Het was wel het eerste optreden van Suarez als bondscoach van Oranje in eigen land. Hij liet zijn drie goalies, Ian Meierdres, Martijn Oosterwijk en Fabian Schotel ieder een periode optreden. Het is maar zeer de vraag of Phil Groeneveld nog een keer zal overkomen uit Canada voor het WK, waardoor dit ook waarschijnlijk het trio zal zijn dat in Polen het doel van Oranje moet verdedigen.
Bij Oranje was het vooral de Haagse lijn van Jan-Jaap Natte, Tony Demelinne en Marco Postma die goed draaide, met vier van de acht Oranje-goals. Natte was met drie treffers de topscorer bij Oranje. De in één lijn spelende Levi Houkes, Kevin Bruijsten en Raphael Joly namen ieder een goal voor hun rekening. De achtste Oranje-treffer kwam op naam van Marcel Kars, die samen met Diederick Hagemeijer en Ivy van den Heuvel speelde.
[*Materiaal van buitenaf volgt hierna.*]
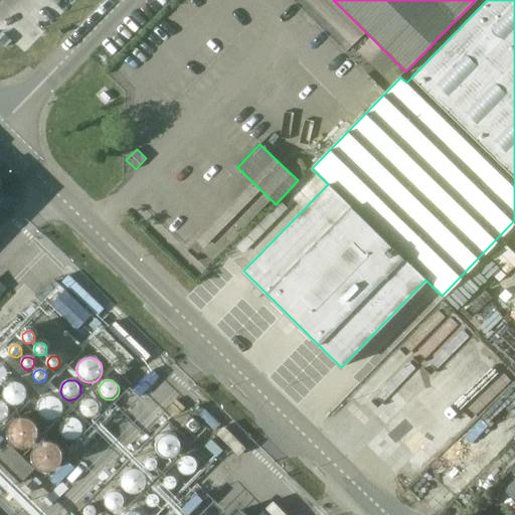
[(9,405),(13,406),(17,406),(20,404),(23,402),(25,399),(25,395),(25,391),(23,388),(20,386),(17,384),(13,384),(10,385),(7,387),(5,390),(4,393),(4,396),(4,400),(6,402),(9,405)]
Bij de All Stars scoorden David Burgess van Geleen en Marcus Pryde van Heerenveen ieder twee keer. De andere goals kwamen op naam van Mario Mjelleli, Tyler Melancon, Pippo Limnell, Barry Horman en tenslotte dus Paul Vincent. De coaching van de All Stars was in handen van het Amsterdamse duo Ron Berteling en Alexander Schaafsma, die dus hun tweede overwinning van het seizoen konden vieren.
Voor ijshockey op het scherpst van de snede hoeft niemand naar de All Star Game te komen. Als ijshockeyviering begint het echter een duidelijke plek te verwerven op de Nederlandse ijshockeykalender. De spelers hadden onderling veel lol, het publiek leek zich wel te vermaken en daarmee was het vooral een plezierige onderbreking van het seizoen.